** Objective 1 **
Convert the listing below (not the article) into a Markdown table with the columns Row and Entry, from its first line up to and including the line with "Cairo: 19:15 -> 09:15". Number each row and leave out any blank lines.

** Article **
Login


A sscanf() Replacement for .NET

By Jonathan Wood on 2/25/2011
Language: C#
Technology: .NET
Platform: Windows
License: CPOL
Views: 49,386
General Programming » Text Handling » Parsing » A sscanf() Replacement for .NET

Test Project Screenshot

Download Source Code and Test Project Download Source Code and Test Project

Introduction

C and C++ developers have used the scanf() family of functions (scanf(), sscanf(), fscanf(), etc.) as a quick and easy way to parse well-structured input. The basic idea is to be able to specify the format of an input string in a way that allows the function to extract fields from that string.

For example, if your input string is "X123 Y456", you could specify a format string of "X%d Y%d" to extract the two numeric values, 123 and 456. The "%d" tells the function to extract a decimal value at the current location. The parser reads the decimal value until a non-digit character is encountered. The values are then assigned to variables and returned to the caller. In this example, the X and Y are character literals. These are characters in the input string expected to match the same characters in the format string.

Processing stops either when the end of the format string is reached, or when characters in the input string cannot be processed according to the format string.

To be sure, there are limits to this approach. For example, you wouldn't use scanf() to parse source code. It works best will well-structured input that can readily be defined into fields. .NET developers who like the regular expression classes can use those classes for parsing well-structured text. However, for cases where scanf() works, or for developers who are accustomed to using scanf(), it provides a simple and convenient way to parse many types of text.

The scanf() Format String

The scanf() format string provides a flexible way to describe the fields in the input string. Although there are standards, different C compilers seemed to have slightly different rules about the meaning of some parts of the format string. The following definition is for format strings used by the class I'll present in this article.

Characters Description
Whitespace Any whitespace characters in the format string causes the position to advance to the next non-whitespace character in the input string. Whitespace characters include spaces, tabs and new lines.

** Data for this exercise **

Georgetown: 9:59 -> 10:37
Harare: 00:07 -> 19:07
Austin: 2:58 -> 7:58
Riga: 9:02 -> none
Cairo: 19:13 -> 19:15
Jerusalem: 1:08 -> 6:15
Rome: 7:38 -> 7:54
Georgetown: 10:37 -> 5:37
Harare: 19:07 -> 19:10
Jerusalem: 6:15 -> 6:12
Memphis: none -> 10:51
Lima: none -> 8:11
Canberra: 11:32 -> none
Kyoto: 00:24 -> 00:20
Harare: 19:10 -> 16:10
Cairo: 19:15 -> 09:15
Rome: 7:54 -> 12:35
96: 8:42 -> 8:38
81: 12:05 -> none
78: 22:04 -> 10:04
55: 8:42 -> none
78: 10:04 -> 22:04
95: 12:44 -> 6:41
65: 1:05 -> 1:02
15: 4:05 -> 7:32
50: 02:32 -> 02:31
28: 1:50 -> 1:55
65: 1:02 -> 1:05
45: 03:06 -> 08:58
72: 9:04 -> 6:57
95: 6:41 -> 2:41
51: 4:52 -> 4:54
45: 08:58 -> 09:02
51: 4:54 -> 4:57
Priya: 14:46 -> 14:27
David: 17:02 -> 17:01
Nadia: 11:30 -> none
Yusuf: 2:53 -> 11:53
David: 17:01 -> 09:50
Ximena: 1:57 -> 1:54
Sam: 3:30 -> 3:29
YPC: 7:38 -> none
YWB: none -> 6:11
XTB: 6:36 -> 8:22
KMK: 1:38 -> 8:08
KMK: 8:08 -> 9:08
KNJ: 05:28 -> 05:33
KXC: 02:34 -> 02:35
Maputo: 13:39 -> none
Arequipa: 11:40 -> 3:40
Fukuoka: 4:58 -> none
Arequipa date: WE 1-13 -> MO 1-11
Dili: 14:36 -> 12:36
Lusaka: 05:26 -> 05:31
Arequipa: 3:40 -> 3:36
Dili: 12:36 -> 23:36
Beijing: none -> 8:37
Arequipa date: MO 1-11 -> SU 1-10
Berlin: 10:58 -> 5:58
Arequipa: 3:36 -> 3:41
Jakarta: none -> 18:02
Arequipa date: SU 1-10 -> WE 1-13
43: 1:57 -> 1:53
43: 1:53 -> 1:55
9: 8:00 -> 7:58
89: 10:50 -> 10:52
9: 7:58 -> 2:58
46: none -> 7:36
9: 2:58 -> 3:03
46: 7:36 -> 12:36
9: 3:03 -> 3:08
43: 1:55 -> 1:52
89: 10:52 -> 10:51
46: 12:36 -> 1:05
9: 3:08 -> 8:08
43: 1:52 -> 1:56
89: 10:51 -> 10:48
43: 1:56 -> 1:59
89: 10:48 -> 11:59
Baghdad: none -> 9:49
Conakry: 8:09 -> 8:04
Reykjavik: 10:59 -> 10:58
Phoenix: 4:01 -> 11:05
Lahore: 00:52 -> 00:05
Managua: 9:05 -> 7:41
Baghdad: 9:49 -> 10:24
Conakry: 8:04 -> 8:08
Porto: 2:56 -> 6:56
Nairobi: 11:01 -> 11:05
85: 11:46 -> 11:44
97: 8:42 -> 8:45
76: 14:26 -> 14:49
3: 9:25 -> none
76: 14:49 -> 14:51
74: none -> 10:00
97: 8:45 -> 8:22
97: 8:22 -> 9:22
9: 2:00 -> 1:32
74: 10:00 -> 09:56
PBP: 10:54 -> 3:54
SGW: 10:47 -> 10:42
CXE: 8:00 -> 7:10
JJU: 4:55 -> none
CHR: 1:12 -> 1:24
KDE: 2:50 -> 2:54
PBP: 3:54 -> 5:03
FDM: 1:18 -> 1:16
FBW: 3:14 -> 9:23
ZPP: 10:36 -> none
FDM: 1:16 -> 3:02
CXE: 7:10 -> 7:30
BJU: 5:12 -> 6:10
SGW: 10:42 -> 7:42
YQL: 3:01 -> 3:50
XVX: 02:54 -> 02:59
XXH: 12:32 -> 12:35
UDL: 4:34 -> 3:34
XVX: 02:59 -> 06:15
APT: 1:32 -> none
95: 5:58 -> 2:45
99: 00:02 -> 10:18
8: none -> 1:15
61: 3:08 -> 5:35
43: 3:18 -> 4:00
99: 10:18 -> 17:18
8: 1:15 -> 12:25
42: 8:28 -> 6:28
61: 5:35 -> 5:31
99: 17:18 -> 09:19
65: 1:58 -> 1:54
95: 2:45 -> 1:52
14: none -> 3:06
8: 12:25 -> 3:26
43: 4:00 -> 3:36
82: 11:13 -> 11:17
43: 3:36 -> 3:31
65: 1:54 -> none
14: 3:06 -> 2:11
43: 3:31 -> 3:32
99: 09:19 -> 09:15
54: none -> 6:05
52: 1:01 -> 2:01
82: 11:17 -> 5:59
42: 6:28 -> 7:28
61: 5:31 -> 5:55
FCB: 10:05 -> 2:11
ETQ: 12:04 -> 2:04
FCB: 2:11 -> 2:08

** Objective 2 **
Output the part of the article from "The scanf() format string provides" up to and including "and new lines.", copied word for word.

** Task result 1 **
| Row | Entry |
|---|---|
| 1 | Georgetown: 9:59 -> 10:37 |
| 2 | Harare: 00:07 -> 19:07 |
| 3 | Austin: 2:58 -> 7:58 |
| 4 | Riga: 9:02 -> none |
| 5 | Cairo: 19:13 -> 19:15 |
| 6 | Jerusalem: 1:08 -> 6:15 |
| 7 | Rome: 7:38 -> 7:54 |
| 8 | Georgetown: 10:37 -> 5:37 |
| 9 | Harare: 19:07 -> 19:10 |
| 10 | Jerusalem: 6:15 -> 6:12 |
| 11 | Memphis: none -> 10:51 |
| 12 | Lima: none -> 8:11 |
| 13 | Canberra: 11:32 -> none |
| 14 | Kyoto: 00:24 -> 00:20 |
| 15 | Harare: 19:10 -> 16:10 |
| 16 | Cairo: 19:15 -> 09:15 |

** Task result 2 **
The scanf() format string provides a flexible way to describe the fields in the input string. Although there are standards, different C compilers seemed to have slightly different rules about the meaning of some parts of the format string. The following definition is for format strings used by the class I'll present in this article.

Characters Description
Whitespace Any whitespace characters in the format string causes the position to advance to the next non-whitespace character in the input string. Whitespace characters include spaces, tabs and new lines.